Tuesday, June 5, 2012

What happens to our capital gains taxes if we divorce? - The Help ...

My husband and I own a house, but we've been living outside the country and renting it out. Now we have moved back to the U.S., and we are splitting up. He will live in the house for the next two years so we can qualify for the capital gains tax exemption. If I don't live in the house, and we divorce before it gets sold, will I have to pay capital gains taxes on half the earnings? Or if I don't live in the house, and we don't divorce before the house is sold, will I have to pay capital gains taxes?
-- Name withheld

The capital gains tax exemption allows you to exclude from taxation up to $250,000 of the profit on the sale of your home ? $500,000 if you're married filing jointly ? provided you own the home and occupied it as your primary residence for at least two of the last five years.

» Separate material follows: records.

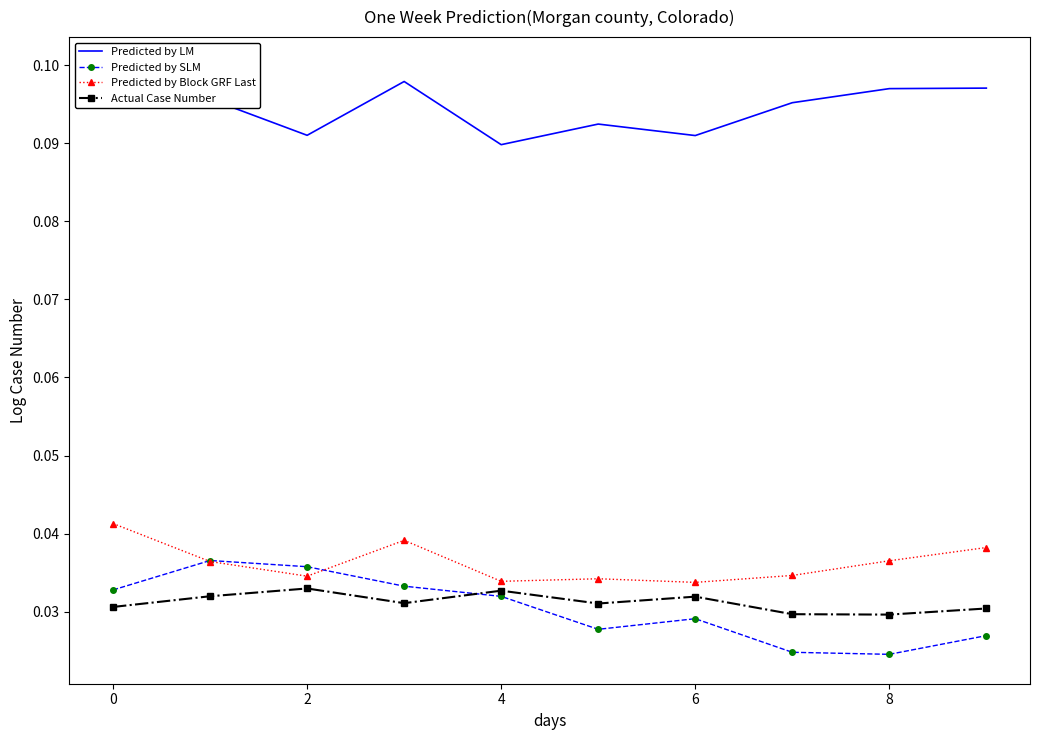

Which series has the largest total across all categories?

Predicted by LM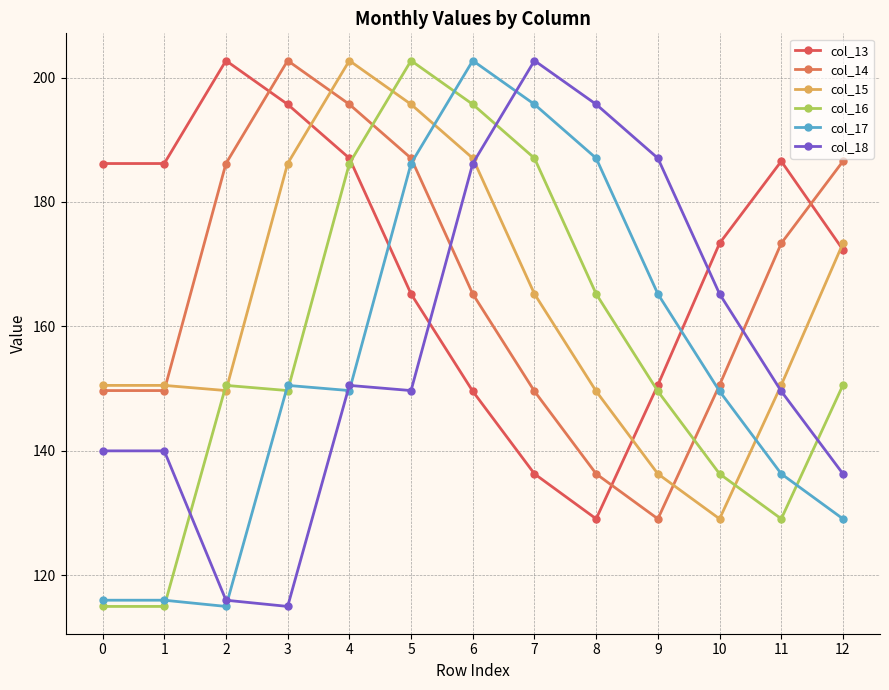

How many lines are shown in the chart?

6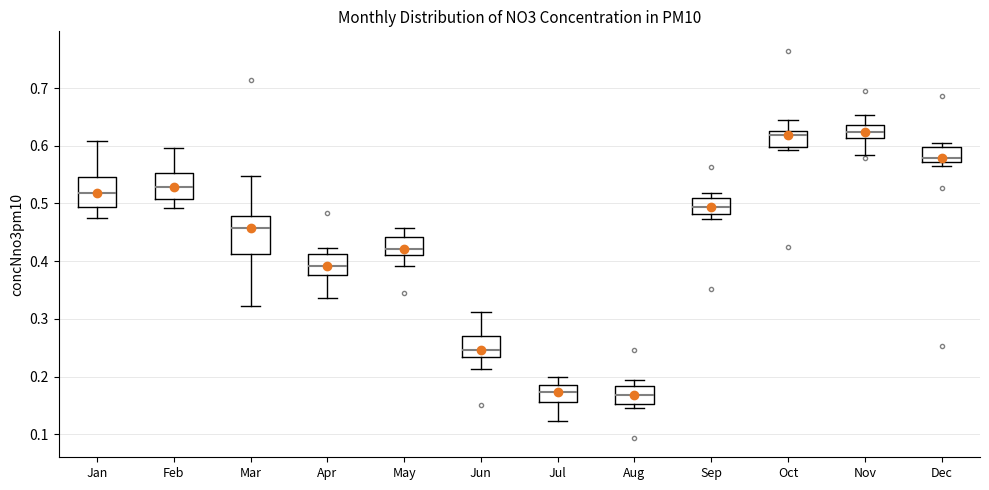

Reading left to right, transcribe this box plot: for each box, give where its median line is, the range the box spans, and where its two whiskers end, as read against the y-axis. The values are not printed on the chart, so give them approximately, as read against the axis.

Jan: median 0.52, box 0.49 to 0.55, whiskers 0.48 to 0.61
Feb: median 0.53, box 0.51 to 0.55, whiskers 0.49 to 0.60
Mar: median 0.46, box 0.41 to 0.48, whiskers 0.32 to 0.55
Apr: median 0.39, box 0.38 to 0.41, whiskers 0.34 to 0.42
May: median 0.42, box 0.41 to 0.44, whiskers 0.39 to 0.46
Jun: median 0.25, box 0.23 to 0.27, whiskers 0.21 to 0.31
Jul: median 0.17, box 0.16 to 0.19, whiskers 0.12 to 0.20
Aug: median 0.17, box 0.15 to 0.18, whiskers 0.15 (just below the box's lower edge) to 0.19
Sep: median 0.49, box 0.48 to 0.51, whiskers 0.47 to 0.52
Oct: median 0.62, box 0.60 to 0.63, whiskers 0.59 to 0.64
Nov: median 0.62, box 0.61 to 0.64, whiskers 0.58 to 0.65
Dec: median 0.58, box 0.57 to 0.60, whiskers 0.56 to 0.61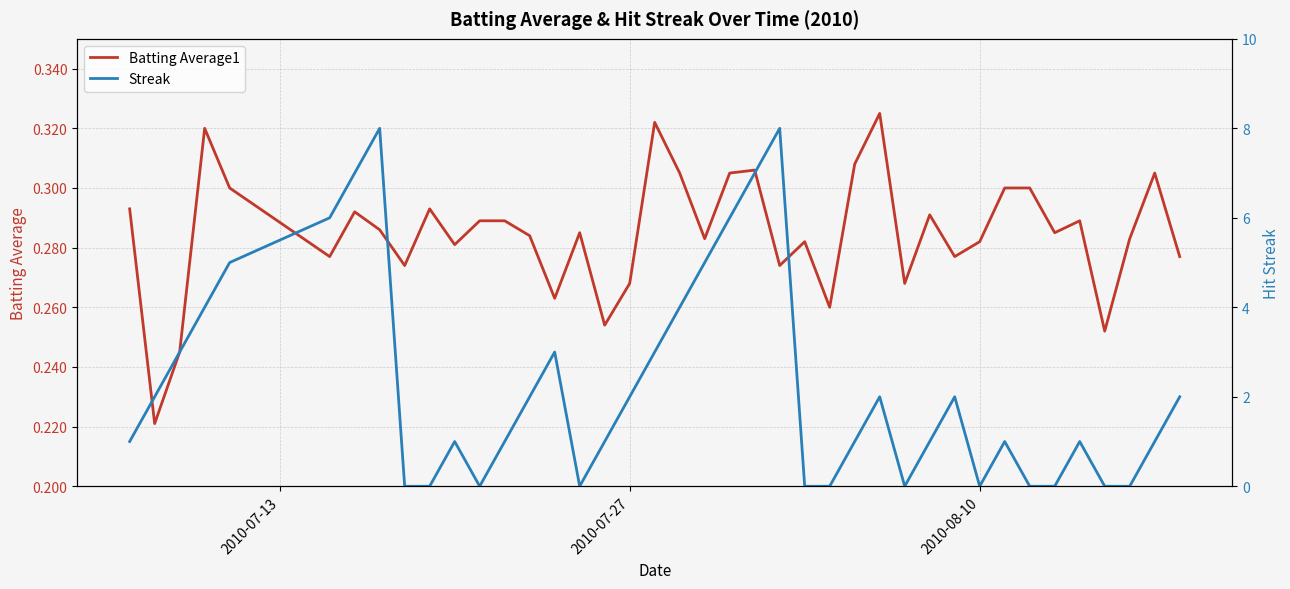

Is the value of Batting Average1 at 22 greater than the value of Streak at 4?

No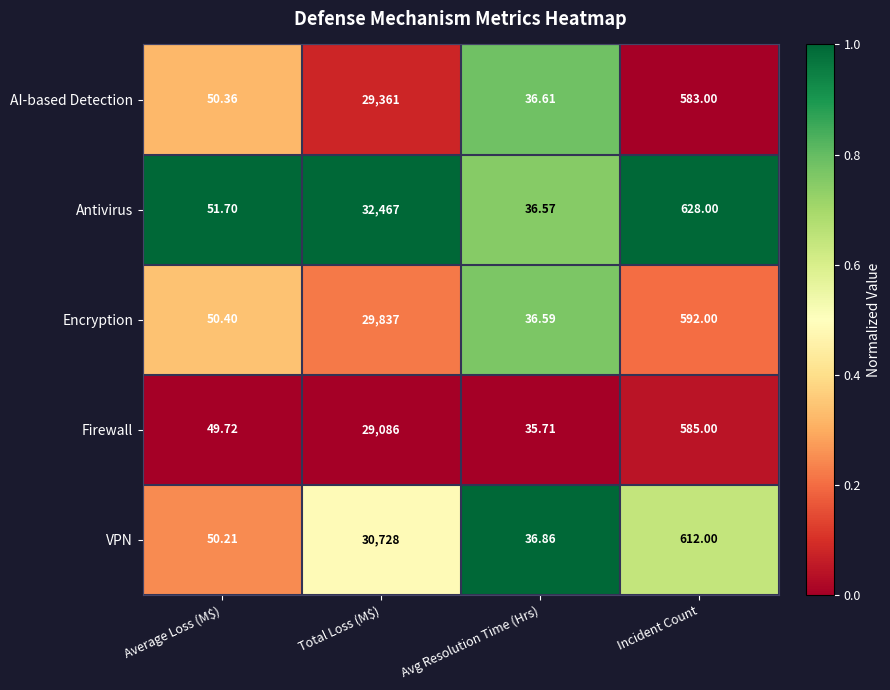

Is the value of VPN at Incident Count greater than the value of AI-based Detection at Incident Count?

Yes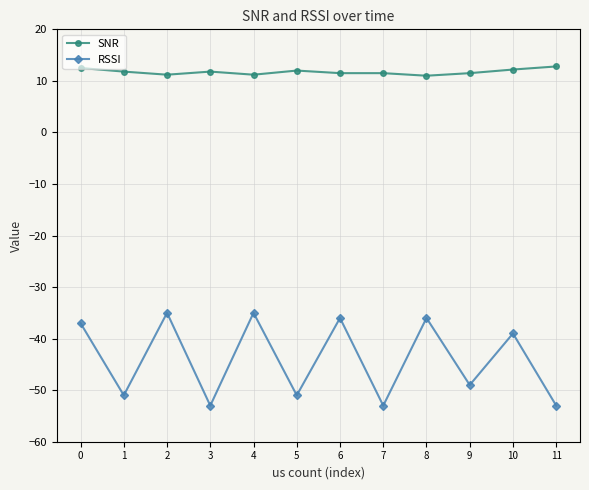

What is the difference between the maximum and minimum values in the RSSI series?

18.0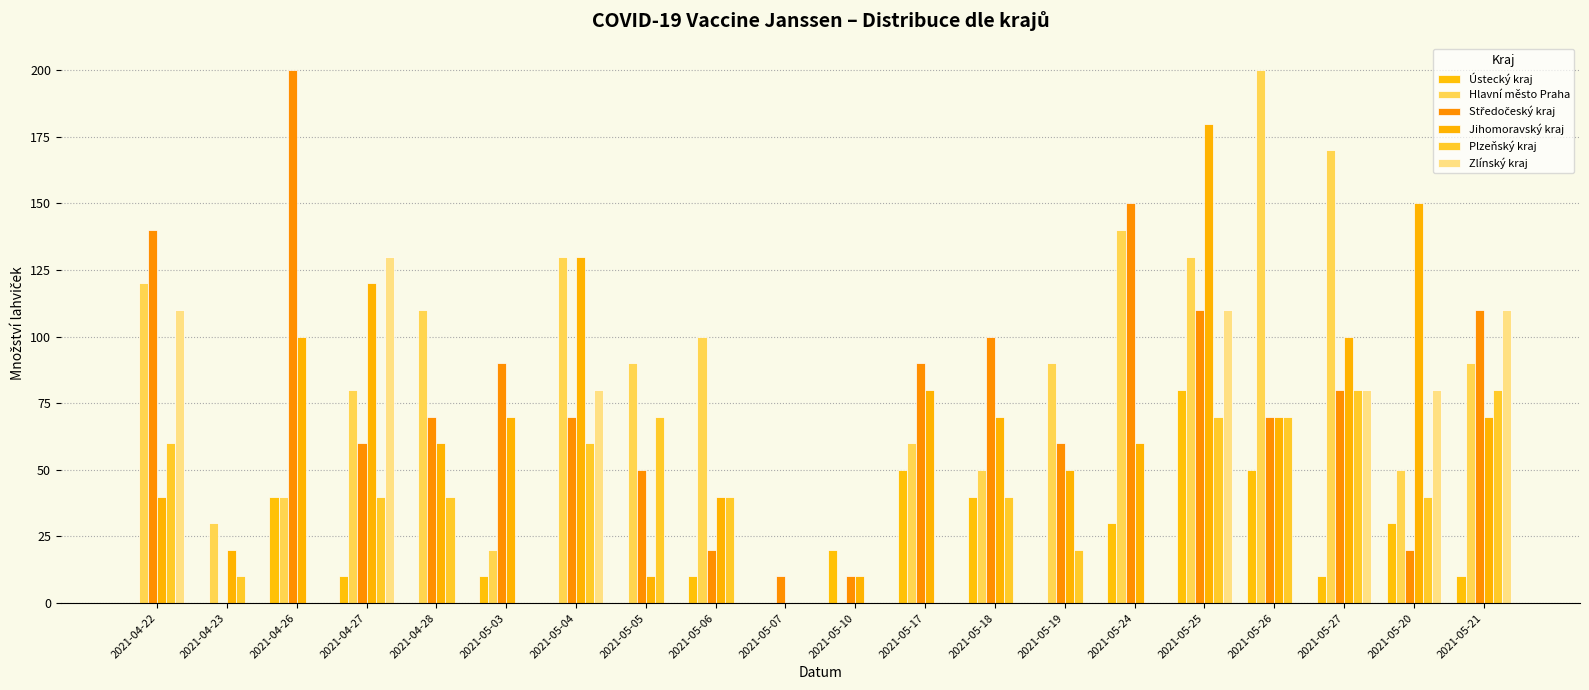

Reading left to right, extract all data points from this chart.

Ústecký kraj: 0	0	40	10	0	10	0	0	10	0	20	50	40	0	30	80	50	10	30	10
Hlavní město Praha: 120	30	40	80	110	20	130	90	100	0	0	60	50	90	140	130	200	170	50	90
Středočeský kraj: 140	0	200	60	70	90	70	50	20	10	10	90	100	60	150	110	70	80	20	110
Jihomoravský kraj: 40	20	100	120	60	70	130	10	40	0	10	80	70	50	60	180	70	100	150	70
Plzeňský kraj: 60	10	0	40	40	0	60	70	40	0	0	0	40	20	0	70	70	80	40	80
Zlínský kraj: 110	0	0	130	0	0	80	0	0	0	0	0	0	0	0	110	0	80	80	110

The good news: It appears that you'd be able to qualify for the $250,000 exclusion of capital gain on the eventual sale of the house if you're divorced and not living there. (Your husband would get a $250,000 exclusion as well.) Basically, if a taxpayer moves out of a jointly owned home due to a written divorce or separation agreement that gives her spouse permission to remain in the home, the spouse who moved out will be treated as having residence during the time in which the other spouse remains in the home. "If he stayed in the house for two years, you would then qualify for up to the $250,000 gain exclusion on your tax return, as long as the divorce agreement is written properly," says Mark Joseph, a financial planner and CPA in Reston, Va.

If you remain married but you don't live in the house, you will qualify for only one $250,000 exclusion between the two of you, because only one of you met the test of living in the house for two years.

That said, the exclusion may be limited because the home was rented prior to your husband living there. "Once you start renting the house, that is what is called 'non-qualified use,' and any gain allocated to that time period is not qualified for the exclusion," says Burt Hutchinson, a financial planner and CPA in Wilmington, Del. "Non-qualified use is any period after 2008 that the property was not used by you as a principal residence." There are exceptions to this rule ? for instance, it may not count as nonqualified use if you or your husband was on official extended duty as a member of the military. (See IRS Publication 523 for more exceptions.) You may also see a smaller exclusion if you depreciated the home during the rental period.

No matter what you do, please consult a good divorce attorney and a tax accountant before you make any big decisions. The rules on this are complicated, and the wrong move could cost you.